Xymon Mailing List Archive search

alert/hostname loading (was Re: xymon hostdata module going rogue)

list John Thurston
Tue, 01 Dec 2015 12:03:03 -0900
Message-Id: <user-960db100d422@xymon.invalid>

On 12/1/2015 11:48 AM, J.C. Cleaver wrote:
- snip -
Hmm. This seems to be fundamentally a different issue than the "hostdata
module going rogue" thing, which was about zombies never being picked up.

AFAICT, somehow the hosts tree structure is getting clobbered as a result
of the drop (assuming all of those hosts are expected to be existing).
See my later message for its relation to 'drop' activity.
There were a few patches for things in xymond.c at one point, and more
error checking when going to POSIX btrees generally, but I hadn't
encountered this in other intermittent hostlist readers.

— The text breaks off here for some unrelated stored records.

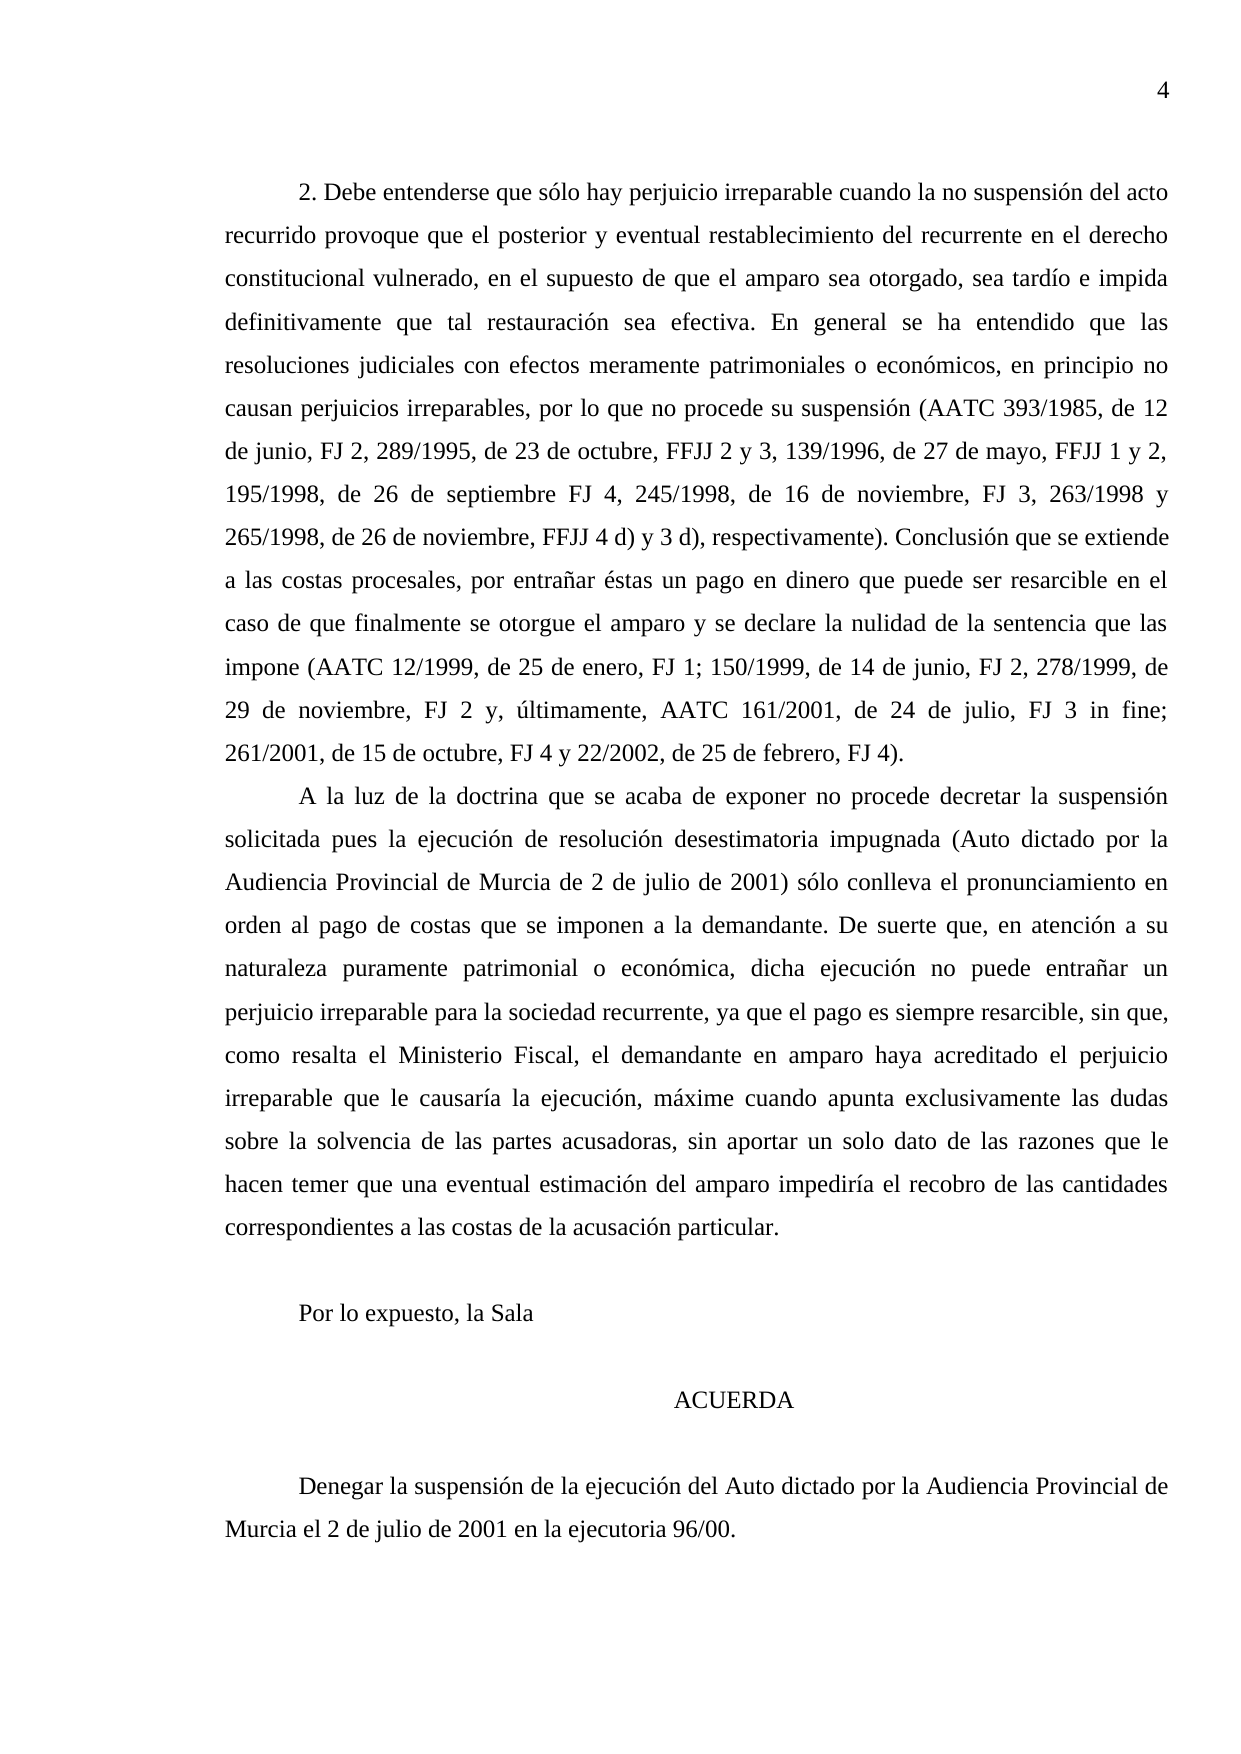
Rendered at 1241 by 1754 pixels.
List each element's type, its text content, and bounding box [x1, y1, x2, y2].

text A la luz de la doctrina que se acaba de exponer no procede decretar la suspensión solicitada pues la ejecución de resolución desestimatoria impugnada (Auto dictado por la Audiencia Provincial de Murcia de 2 de julio de 2001) sólo conlleva el pronunciamiento en orden al pago de costas que se imponen a la demandante. De suerte que, en atención a su naturaleza puramente patrimonial o económica, dicha ejecución no puede entrañar un perjuicio irreparable para la sociedad recurrente, ya que el pago es siempre resarcible, sin que, como resalta el Ministerio Fiscal, el demandante en amparo haya acreditado el perjuicio irreparable que le causaría la ejecución, máxime cuando apunta exclusivamente las dudas sobre la solvencia de las partes acusadoras, sin aportar un solo dato de las razones que le hacen temer que una eventual estimación del amparo impediría el recobro de las cantidades correspondientes a las costas de la acusación particular. [224, 781, 1169, 1241]
text Denegar la suspensión de la ejecución del Auto dictado por la Audiencia Provincial de Murcia el 2 de julio de 2001 en la ejecutoria 96/00. [224, 1471, 1169, 1543]
text ACUERDA [224, 1385, 1169, 1413]
text 2. Debe entenderse que sólo hay perjuicio irreparable cuando la no suspensión del acto recurrido provoque que el posterior y eventual restablecimiento del recurrente en el derecho constitucional vulnerado, en el supuesto de que el amparo sea otorgado, sea tardío e impida definitivamente que tal restauración sea efectiva. En general se ha entendido que las resoluciones judiciales con efectos meramente patrimoniales o económicos, en principio no causan perjuicios irreparables, por lo que no procede su suspensión (AATC 393/1985, de 12 de junio, FJ 2, 289/1995, de 23 de octubre, FFJJ 2 y 3, 139/1996, de 27 de mayo, FFJJ 1 y 2, 195/1998, de 26 de septiembre FJ 4, 245/1998, de 16 de noviembre, FJ 3, 263/1998 y 265/1998, de 26 de noviembre, FFJJ 4 d) y 3 d), respectivamente). Conclusión que se extiende a las costas procesales, por entrañar éstas un pago en dinero que puede ser resarcible en el caso de que finalmente se otorgue el amparo y se declare la nulidad de la sentencia que las impone (AATC 12/1999, de 25 de enero, FJ 1; 150/1999, de 14 de junio, FJ 2, 278/1999, de 29 de noviembre, FJ 2 y, últimamente, AATC 161/2001, de 24 de julio, FJ 3 in fine; 261/2001, de 15 de octubre, FJ 4 y 22/2002, de 25 de febrero, FJ 4). [224, 177, 1169, 767]
text Por lo expuesto, la Sala [224, 1298, 1169, 1327]
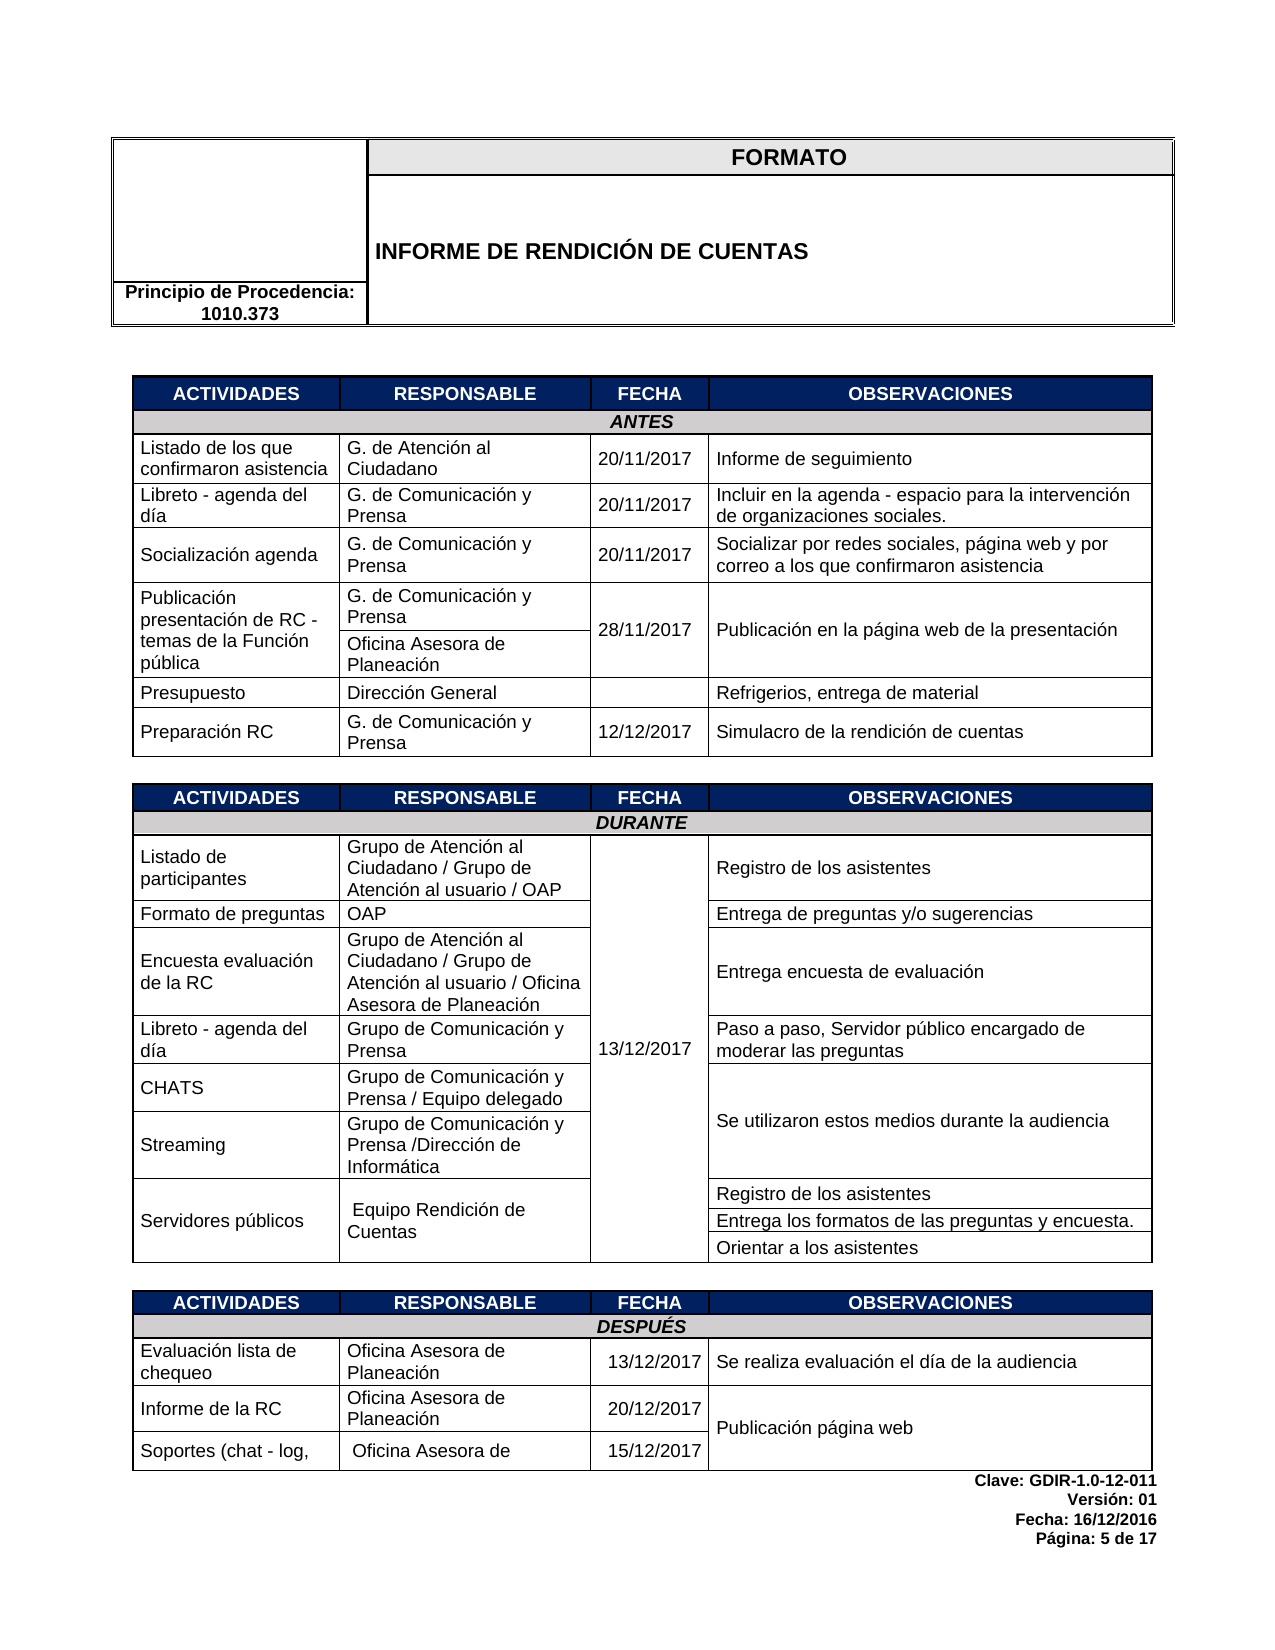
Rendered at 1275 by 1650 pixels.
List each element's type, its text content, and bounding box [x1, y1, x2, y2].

1) Which version of Solaris is this?
Solaris 10, most recent update, SPARC
2) Have you experienced this in other workers for xymon? (IE,
xymond_client not being able to look up hostnames after a drop -- would
probably lead to random purples)
I haven't seen behavior like that with other worker processes.
Is there a way to interactively run a worker process and have it hit the 
daemon process for the hostnames?
Aside from making the process dump core, is there a way to get the 
daemon to spill its current list of hostnames?
3) Does issuing a "reload" command or -HUP to xymond_alert re-sync things?
I didn't do a 'reload', but I killed the "xymond_channel --channel=page 
--log=/var/log/xymon/alert.log xymond_alert" process and alerts started 
working again.

I haven't yet found a way to induce this failure, so I haven't yet 
identified the minimal recovery steps. I'm working on it, though.
-- 
    Do things because you should, not just because you can.

John Thurston    XXX-XXX-XXXX
user-ce4d79d99bab@xymon.invalid
Enterprise Technology Services
Department of Administration
State of Alaska